In the latest court ruling to address personal jurisdiction over out-of-state opt-in plaintiffs in Fair Labor Standards Act collective actions, a federal district court in North Carolina held that it lacked jurisdiction over individuals who did not work for the defendant employer within the state, were not hired in the state, or whose employment with the defendant was not otherwise related to the state. In so ruling, the court determined that the U.S. Supreme court’s decision in Bristol-Myers Squibb Co. v Superior Ct. of Cal, 137 S. Ct. 1773 (2017), applies to FLSA collective actions. Speight v. Labor Source, LLC, No. 4:21-CV-112. (E.D.N.C. Apr. 19, 2022).
In Bristol-Myers Squibb Co., the Supreme Court held that a federal court in California lacked jurisdiction over out-of-state plaintiffs in a mass tort action. Since that decision, federal courts have had to grapple with whether the holding applies to collective actions brought under Sec. 216(b) of the Fair Labor Standards Act (FLSA), and to class action suits brought under Rule 23 of the Federal Rules of Civil Procedure. Several federal circuit courts of appeal have weighed in—offering conflicting precedents—but the U.S. Court of Appeals for the Fourth Circuit (which includes Maryland, North Carolina, South Carolina, Virginia, and West Virginia) has yet to address Bristol-Myers, either under the FLSA or in the context of Rule 23 class actions.
The lawsuit
Billy Speight brought a putative collective action against Labor Source, LLC, a staffing agency that provides laborers for project work, which has offices in several states and a principal office in Kansas. Speight, a North Carolina resident, was hired in the agency’s Goldsboro, North Carolina office and worked on projects in North Carolina and other states over the brief course of his employment. Speight filed an FLSA suit and sought to conditionally certify a nationwide collective of current and former staffing agency employees.
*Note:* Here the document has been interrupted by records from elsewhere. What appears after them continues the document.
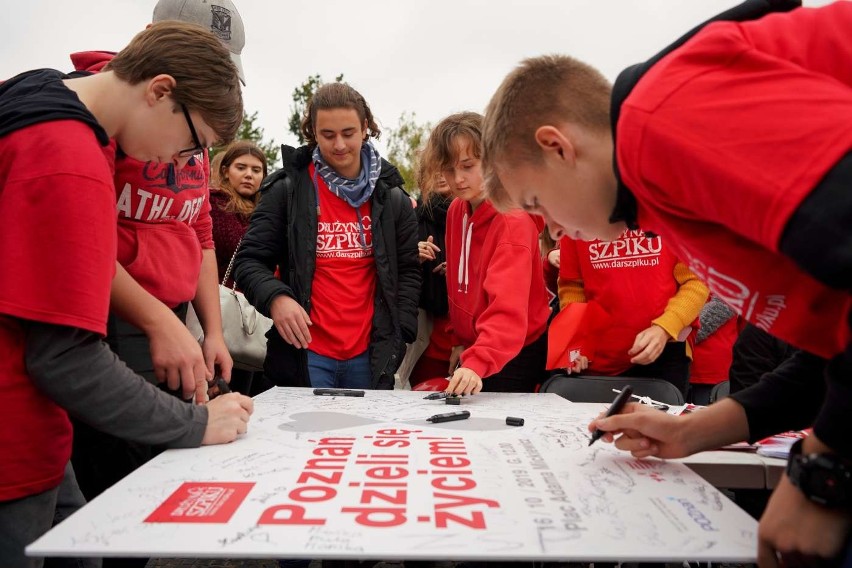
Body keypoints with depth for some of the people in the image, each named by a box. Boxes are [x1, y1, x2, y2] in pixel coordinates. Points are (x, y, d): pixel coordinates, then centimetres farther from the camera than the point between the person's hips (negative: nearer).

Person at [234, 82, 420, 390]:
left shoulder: (391, 196, 7)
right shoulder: (287, 189, 0)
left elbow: (408, 270, 11)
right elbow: (249, 261, 0)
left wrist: (398, 335, -1)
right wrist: (274, 297, -21)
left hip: (369, 355, 3)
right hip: (305, 353, -2)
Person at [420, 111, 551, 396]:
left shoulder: (513, 221, -22)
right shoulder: (456, 210, 2)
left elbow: (509, 310, -33)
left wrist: (476, 364, -44)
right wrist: (461, 340, 9)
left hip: (513, 355, -7)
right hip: (473, 352, 7)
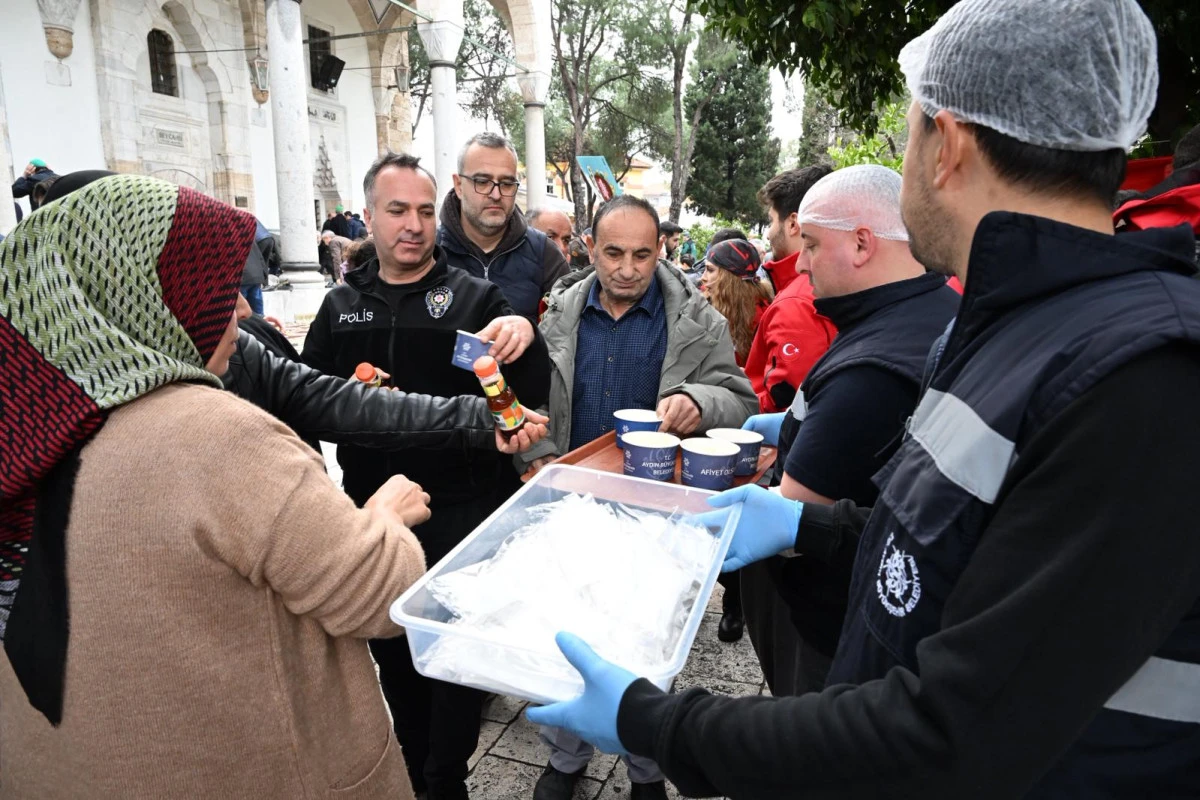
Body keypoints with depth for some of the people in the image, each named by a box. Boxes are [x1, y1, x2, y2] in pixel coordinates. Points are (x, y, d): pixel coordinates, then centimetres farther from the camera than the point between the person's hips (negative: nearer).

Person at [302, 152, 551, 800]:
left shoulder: (476, 298, -2)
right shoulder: (341, 306, 8)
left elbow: (533, 398, -9)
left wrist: (525, 338, -29)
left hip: (461, 507, -4)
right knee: (391, 647, 18)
Arguing that the court did not have jurisdiction over the claims brought on behalf of potential opt-in plaintiffs outside North Carolina, Labor Source filed a partial motion to dismiss.
The district court granted the employer’s motion as to the claims of potential opt-in plaintiffs whose claims did not arise out of activities within the state, concluding that Bristol-Myers applies to FLSA collective actions.
Plaintiffs’ unsuccessful arguments
The plaintiffs contended that Bristol-Myers requires the court to focus on the “suit” as a whole rather than the individual “claim” in evaluating personal jurisdiction and that in FLSA collective actions, there is no need for an independent bases to exercise personal jurisdiction over a defendant as to opt-in plaintiffs. The court rejected this reasoning.
The court also rejected the plaintiffs’ argument that the Fourteenth Amendment’s “minimum-contacts” standard (the animating legal question in Bristol-Myers) applies only to states. Bristol-Myers had left open the question whether the Fifth Amendment, which applies to federal court jurisdiction, contains the same jurisdictional restrictions that the Fourteenth Amendment imposes on state courts. The district court, however, observed that “the Fourth Circuit has consistently counseled that the Fourteenth Amendment’s constraints on the forum state’s courts’ exercise of personal jurisdiction are pertinent to the personal jurisdiction inquiry for a federal court in that state[.]”
Also rejected: the plaintiffs’ assertion that the FLSA’s remedial purpose warrants the court’s exercise of jurisdiction over out-of-state opt-in plaintiffs.
Fourth Circuit courts are divided
Although the district court in Speight found that Bristol-Myers applies to FLSA collective actions, the same court has held that the Bristol-Myers holding does not apply in Rule 23 class actions (Hicks v. Houston Baptist University, E.D.N.C. 2019). (Several other district courts within the circuit have found Bristol-Myers inapplicable in the Rule 23 context as well.) However, the court in Speight explained that FLSA collective actions are “instructively distinguishable from the nature of a Rule 23 class action.” The court observed the “distinct statutory scheme” of the FLSA’s opt-in requirement and saw the distinction as a reason to require that opt-in plaintiffs “must present independent, sufficient bases for exercise of the court’s specific personal jurisdiction over that claim in reference to the defendant.”
Because the question of whether federal courts can exercise jurisdiction over out-of-state parties in class and collective actions has taken on growing significance, it’s likely the Fourth Circuit will be pressed into addressing the issues and resolving the internal circuit split.